The satellite feed of one television station, WPIX, froze on the last image received from the WTC mast; the image (a remote-camera shot of the burning towers), viewable across North America (as WPIX is available on cable TV in many areas), remained on the screen for much of the day until WPIX was able to set up alternate transmission facilities. It shows the WTC at the moment power cut off to the WPIX transmitter, prior to the towers' collapse.

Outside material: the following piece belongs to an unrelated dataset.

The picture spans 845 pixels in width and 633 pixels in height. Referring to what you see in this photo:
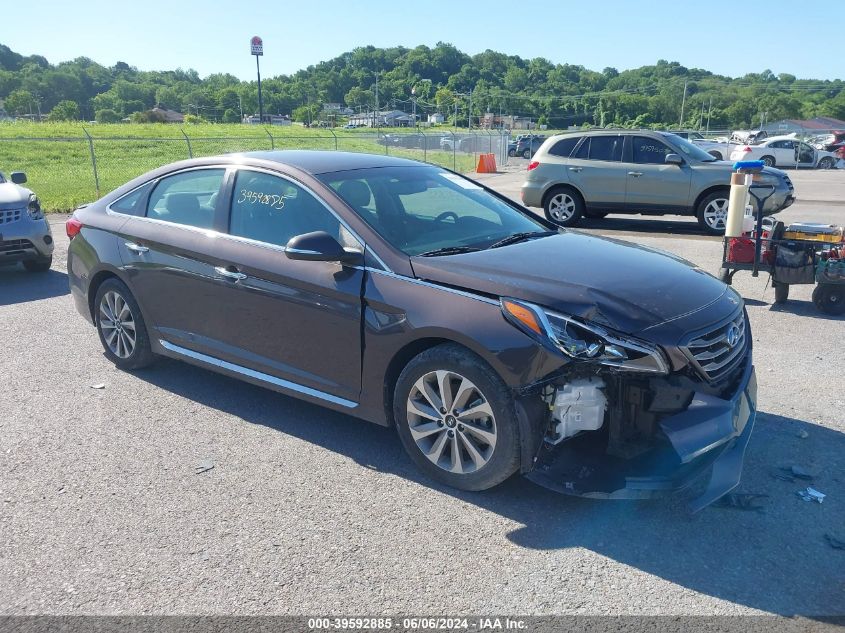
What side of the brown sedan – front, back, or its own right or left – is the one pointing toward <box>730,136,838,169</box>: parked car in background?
left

A little more than a week after the attacks, a Pew Research Center report showed that 89% of Americans polled gave the media a positive rating for the reports on the attacks and 90% of respondents received news about the attacks via the television. Review of the reported material by cable news stations found that during the first five hours of live coverage rumors and/or speculation was reported eighty-four times, with retraction statements as information became more available seen multiple times through the day.

Telecommunication devices

Phones 
While the phone networks were crucial during the attacks to document what was happening and gain information for either victims, family and friends or first responders, they were also battered by the attacks. Verizon's densest knot of cables and switches in the world were located near the trade center, with the attack destroying 300,000 voice access lines, and 4.5 million data circuits with 10 cellular towers made inactive. This caused 14,000 businesses and 20,000 residential customers to lose service.

Cell phones 
During the September 11 attacks, cell phone technology was still being developed, and the capabilities of the technology themselves were limited. Relatively few cell phones could record and transmit still images and video. However, many scholars found that the growing adoption of cell phones allowed for the creation of spontaneous networks of communication that circumvented more centralized systems of communication. Most of the material created by cell phones was voicemail messages. Many of the voicemail records were included by individuals documenting the disaster and in archives about the reactions of the victims and survivors. The director of the September 11 Digital Archive Tom Scheinfeldt stated in an April 2008 interview; 
Others were able to reach members of their families either before, during or after the attacks. At least one individual who had experienced the 1993 bombing called her mother and urged her to turn on the television while she spoke to her about the conditions in the tower she was in and told her mother goodbye. A survivor noted at a later time that many of those he saw near ground zero often held cell-phones and were emotional at their inability to reach potential victims in the towers. Another who was evacuating with others in his building found that their network was jammed, and reported that when attempting to call only one out of twenty dials would get through. Loss of phone lines did not prevent survivors trapped in the rubble of the buildings from calling officials or family members during rescue efforts with their cell phones.

Pay phones 
Throughout Washington D.C. and New York City, coin-operated pay phones on the street and near businesses became a vital link in communication and passing information.

Pagers 
As the attacks occurred during a transfer period of technology, many of the victims used pagers instead of cell phones to communicate with friends and family. Some of these messages were obtained by Wikileaks and published in 2009, although the validity of the messages cannot be fully confirmed. Of these messages, analysis has shown that the phrase "plane has crashed" was used most often at about 9 AM, along with "unconfirmed reports". Throughout the entire day and attack, the four most consistent phrases throughout were "please call home", "call me ASAP", "call your mother" and "call your wife". One survivor who had been eating in the cafeteria on the 43rd floor of the North Tower, reported she received a bulletin on her pager announcing that a plane had hit the World Trade Center.

Airplane radios, intercoms, and air-phones 
The hijackers of the airplanes did not know how to operate the planes' radio and intercom systems, so some of their comments were inadvertently sent to air traffic controllers. These comments, coupled with stewardesses who were able to operate the air-phone, meant that officials were able to document the attackers' movements on the planes.